BORROWED COATS
Wilma Elizabeth McDaniel, . . Hanging Loose, $21 (112pp) ISBN 978-1-882413-93-5
The voice of Tulare County past and present also belongs to California's poet laureate; McDaniel wears both hats—and coats—with dignity and straight talk. The author of 15 chapbooks and 10 full-length collections (the last four for the Brooklyn-based collective Hanging Loose), the German-Irish-Cherokee descended McDaniel was raised in a family of depression-era sharecroppers, and spent her working life in vineyards and small towns.
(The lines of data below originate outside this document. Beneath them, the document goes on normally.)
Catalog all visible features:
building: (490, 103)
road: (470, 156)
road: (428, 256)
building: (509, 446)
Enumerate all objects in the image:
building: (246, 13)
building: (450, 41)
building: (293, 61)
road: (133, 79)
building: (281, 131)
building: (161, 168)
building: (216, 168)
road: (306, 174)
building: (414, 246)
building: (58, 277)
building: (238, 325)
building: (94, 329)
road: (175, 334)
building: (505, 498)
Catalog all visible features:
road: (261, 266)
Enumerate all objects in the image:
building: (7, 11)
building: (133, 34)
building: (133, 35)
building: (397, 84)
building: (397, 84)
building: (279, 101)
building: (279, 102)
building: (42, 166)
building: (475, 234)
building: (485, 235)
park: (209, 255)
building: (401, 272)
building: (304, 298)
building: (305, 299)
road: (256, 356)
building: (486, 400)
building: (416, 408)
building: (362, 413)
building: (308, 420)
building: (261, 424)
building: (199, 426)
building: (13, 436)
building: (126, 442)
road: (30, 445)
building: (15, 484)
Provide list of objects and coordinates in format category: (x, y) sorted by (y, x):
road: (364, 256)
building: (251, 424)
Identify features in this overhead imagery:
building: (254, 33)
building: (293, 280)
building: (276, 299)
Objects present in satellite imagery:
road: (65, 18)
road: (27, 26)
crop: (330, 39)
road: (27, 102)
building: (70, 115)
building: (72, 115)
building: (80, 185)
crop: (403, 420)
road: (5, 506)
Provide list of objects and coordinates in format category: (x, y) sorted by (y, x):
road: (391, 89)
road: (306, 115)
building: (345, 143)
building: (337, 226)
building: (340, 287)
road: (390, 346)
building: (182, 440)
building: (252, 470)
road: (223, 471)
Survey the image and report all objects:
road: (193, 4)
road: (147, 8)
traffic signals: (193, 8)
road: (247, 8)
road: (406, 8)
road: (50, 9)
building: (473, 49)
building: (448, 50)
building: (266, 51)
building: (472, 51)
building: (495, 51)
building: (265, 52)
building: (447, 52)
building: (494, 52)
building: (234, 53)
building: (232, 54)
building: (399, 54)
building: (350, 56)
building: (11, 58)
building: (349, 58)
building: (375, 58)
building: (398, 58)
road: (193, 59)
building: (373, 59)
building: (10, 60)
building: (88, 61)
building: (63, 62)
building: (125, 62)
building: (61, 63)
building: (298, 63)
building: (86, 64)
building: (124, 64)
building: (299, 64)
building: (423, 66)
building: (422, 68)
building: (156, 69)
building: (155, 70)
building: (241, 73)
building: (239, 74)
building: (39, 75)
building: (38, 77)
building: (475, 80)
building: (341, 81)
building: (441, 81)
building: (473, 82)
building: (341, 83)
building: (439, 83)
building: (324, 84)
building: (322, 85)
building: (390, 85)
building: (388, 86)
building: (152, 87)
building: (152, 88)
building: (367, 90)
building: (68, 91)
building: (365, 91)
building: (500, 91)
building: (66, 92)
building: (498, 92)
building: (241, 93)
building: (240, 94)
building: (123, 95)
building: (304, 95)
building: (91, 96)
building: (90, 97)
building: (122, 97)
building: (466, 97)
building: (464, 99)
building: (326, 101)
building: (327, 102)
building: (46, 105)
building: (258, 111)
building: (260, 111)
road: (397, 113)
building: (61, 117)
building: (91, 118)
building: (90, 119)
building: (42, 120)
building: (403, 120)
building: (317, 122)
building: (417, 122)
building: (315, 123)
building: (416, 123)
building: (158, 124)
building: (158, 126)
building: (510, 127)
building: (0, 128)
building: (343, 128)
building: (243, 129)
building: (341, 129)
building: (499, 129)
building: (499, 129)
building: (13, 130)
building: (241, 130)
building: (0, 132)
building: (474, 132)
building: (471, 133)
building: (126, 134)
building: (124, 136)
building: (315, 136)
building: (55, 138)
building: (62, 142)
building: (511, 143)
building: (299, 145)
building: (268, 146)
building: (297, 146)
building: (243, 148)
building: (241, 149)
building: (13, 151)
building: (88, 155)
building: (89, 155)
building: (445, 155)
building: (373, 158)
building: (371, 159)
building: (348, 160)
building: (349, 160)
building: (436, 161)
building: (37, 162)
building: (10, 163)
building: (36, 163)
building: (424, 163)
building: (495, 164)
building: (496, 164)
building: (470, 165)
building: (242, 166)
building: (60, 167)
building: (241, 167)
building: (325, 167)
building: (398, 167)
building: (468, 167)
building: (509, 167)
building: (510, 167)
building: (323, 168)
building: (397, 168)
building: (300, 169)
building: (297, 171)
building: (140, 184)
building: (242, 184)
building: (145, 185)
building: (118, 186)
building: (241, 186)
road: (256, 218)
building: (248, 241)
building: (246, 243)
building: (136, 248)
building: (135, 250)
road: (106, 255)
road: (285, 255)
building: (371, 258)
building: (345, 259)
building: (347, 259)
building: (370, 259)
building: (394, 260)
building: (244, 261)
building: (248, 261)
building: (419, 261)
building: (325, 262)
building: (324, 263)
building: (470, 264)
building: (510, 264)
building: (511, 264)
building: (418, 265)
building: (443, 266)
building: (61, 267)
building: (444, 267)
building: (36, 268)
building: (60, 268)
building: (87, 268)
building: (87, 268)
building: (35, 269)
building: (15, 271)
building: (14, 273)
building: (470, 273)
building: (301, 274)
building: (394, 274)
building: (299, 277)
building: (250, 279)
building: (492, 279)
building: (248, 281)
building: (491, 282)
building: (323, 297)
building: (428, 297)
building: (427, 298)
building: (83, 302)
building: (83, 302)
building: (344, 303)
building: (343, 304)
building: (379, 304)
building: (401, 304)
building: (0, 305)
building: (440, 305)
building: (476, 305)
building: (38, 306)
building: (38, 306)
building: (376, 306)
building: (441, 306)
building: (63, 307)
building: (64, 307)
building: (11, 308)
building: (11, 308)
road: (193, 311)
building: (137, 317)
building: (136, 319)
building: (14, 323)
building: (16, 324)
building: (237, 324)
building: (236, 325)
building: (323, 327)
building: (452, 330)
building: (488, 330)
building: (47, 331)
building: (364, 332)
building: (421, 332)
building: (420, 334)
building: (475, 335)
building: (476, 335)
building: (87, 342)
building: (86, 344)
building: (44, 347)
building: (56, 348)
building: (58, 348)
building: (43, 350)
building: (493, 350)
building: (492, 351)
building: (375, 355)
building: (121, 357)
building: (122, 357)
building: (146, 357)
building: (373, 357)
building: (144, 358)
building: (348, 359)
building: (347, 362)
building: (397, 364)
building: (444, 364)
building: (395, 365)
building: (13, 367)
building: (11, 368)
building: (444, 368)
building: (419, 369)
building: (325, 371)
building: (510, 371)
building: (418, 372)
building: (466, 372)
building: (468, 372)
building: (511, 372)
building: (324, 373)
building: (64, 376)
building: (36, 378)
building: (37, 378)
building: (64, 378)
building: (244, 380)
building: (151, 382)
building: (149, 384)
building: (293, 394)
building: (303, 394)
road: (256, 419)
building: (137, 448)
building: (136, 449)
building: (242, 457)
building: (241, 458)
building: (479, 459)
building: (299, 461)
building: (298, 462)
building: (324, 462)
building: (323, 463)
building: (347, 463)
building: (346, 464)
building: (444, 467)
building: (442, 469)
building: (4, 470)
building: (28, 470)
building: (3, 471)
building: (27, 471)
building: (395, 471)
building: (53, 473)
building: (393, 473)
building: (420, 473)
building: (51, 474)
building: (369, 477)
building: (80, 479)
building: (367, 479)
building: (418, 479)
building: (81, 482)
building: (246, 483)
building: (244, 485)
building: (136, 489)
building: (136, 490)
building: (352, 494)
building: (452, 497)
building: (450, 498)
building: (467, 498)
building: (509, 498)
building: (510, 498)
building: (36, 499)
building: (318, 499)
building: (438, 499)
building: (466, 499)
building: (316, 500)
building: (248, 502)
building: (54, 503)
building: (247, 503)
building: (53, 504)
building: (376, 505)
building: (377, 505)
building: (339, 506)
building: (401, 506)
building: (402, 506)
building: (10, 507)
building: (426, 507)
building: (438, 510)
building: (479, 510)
From "My Landlady Brings Me an Easter Gift" ("fleshiest blossoms/ that ever grew/ in Kmart's garden") to "Breadstuff" ("I have never liked bagels/ even from Foxxy's in Las Vegas," McDaniel's preferences, recollections and musings form a wry, coherent worldview over the course of these 90-plus, page-or-so poems. Many of the short stanzas make wonderful near-haiku: "Twenty-one trees/ the lawyers planted/ on Volunteer Saturday" or "I just long to be/ in their scruffy company again// even if they have tidied up their acts/ become boring little saints," while understated, unexpected images appear in the cart as if by magic: "Their indulgences are piling up/ and some day/ will reach heaven—/ a special corner/ smelling of Grade A milk." The titles alone are worth the price of admission; "I Would Like to Shoot the Quack," "Forty-Five-Year-Old Man on Total Disability" and "Perfume Hound" are just a few of the acquaintances readers should willingly make.